Despite a window of good play, Queensland started to lose the ball through silly mistakes and a yellow card only helped the Loughborough cause. Very soon after the Queenslander was sin binned, Loughborough squeezed through the back line but a forward pass denied them of another try in the same place as before.
Loughborough were awarded a penalty that was kicked into touch within a few metres of the Queensland try line and when the resulting line-out went to plan, Rhys Davies was able to push his way over the line to add to the Loughborough tally. Tom James missed another conversion and the score remained at 20-0.
With halftime getting very close, Loughborough were determined to add to their rapidly increasing tally but could not gain the last few metres of ground to get over the line. Possession was lost and Queensland booted the ball up-field and into touch. Halftime came about after a messy knock-on from Queensland.
Going into the second half, Queensland trailed by 20 points and as they kicked-off so did the Mexican Wave that did a few laps of the stadium before dying down. The second half started slowly with the first ten minutes becoming a bit of a kicking match but Loughborough still looked strong and came very close with a powerful scrum on the Queensland 22 yard line but they lost possession and could only watch as the ball was kicked into touch just short of the halfway line.
Queensland’s Hugo Marks danced around the Loughborough defence but was eventually cut down and Queensland were awarded a penalty that was kicked into touch on the Loughborough 22 yard line. By this point Queensland were looking much stronger than they had all game as they were able to hold onto possession and come very close to scoring on the wing. The ball started to move between hands and make it to the opposite wing but the Queensland flanker was cut down at the last moment to the great relief of the crowd.
A yellow to Henry Spencer put Loughborough one man down and the Australian tourists took advantage of this as they powered over the line despite the best efforts of the Loughborough defence. Brandon Murray converted and the score moved to 20-7 to Loughborough.
With a try to their names, Queensland started to play like a completely different side. Just as they started to gain some momentum they conceded a penalty that allowed Loughborough to gain ground deep into their half. Jack Wardel was then able to go on to score right under the sticks for Loughborough before James converted. The score was now a rather one sided 27-7.
An hour into the match there was another break towards the Queensland line that looked promising until a spilt catch caused a knock on. From the scrum, Loughborough took possession and after a series of attempts, Tom James scored just wide of the posts before going on to convert. With two tries conceded in very quick succession the Queensland team seemed completely deflated and the 34-7 score-line reflected this.
Both teams were fighting for possession but neither could make an impression upon the other as the ball went back and forth between the two sides.

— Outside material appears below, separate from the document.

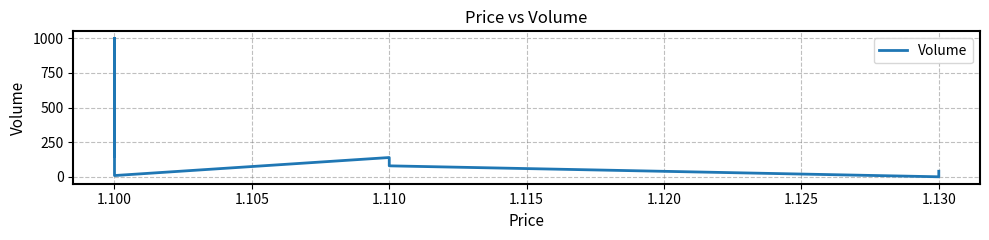

What is the minimum value shown in the chart?

1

When the tempo did pick up, the home side struggled to make it count until George De Conthi kicked the ball across to Brendan Mandivenga who was able to go on to score a further try for Loughborough. Dan Watt converted and moved the score onto 41-7.
The final nail in the Queensland coffin came in the form of a penalty that did not go into touch but was picked up by the Loughborough backs and carried almost undisturbed over the Queensland try line by Ryan Redman before Watt converted again. To the relief of the visitors the final whistle blew and the game finished as a 48-7 drumming from Loughborough.
It was nice to see the Loughborough players leave the pitch through a guard of honour formed by the Queenslanders as they shook hand and went on to lift the 1909 Cup.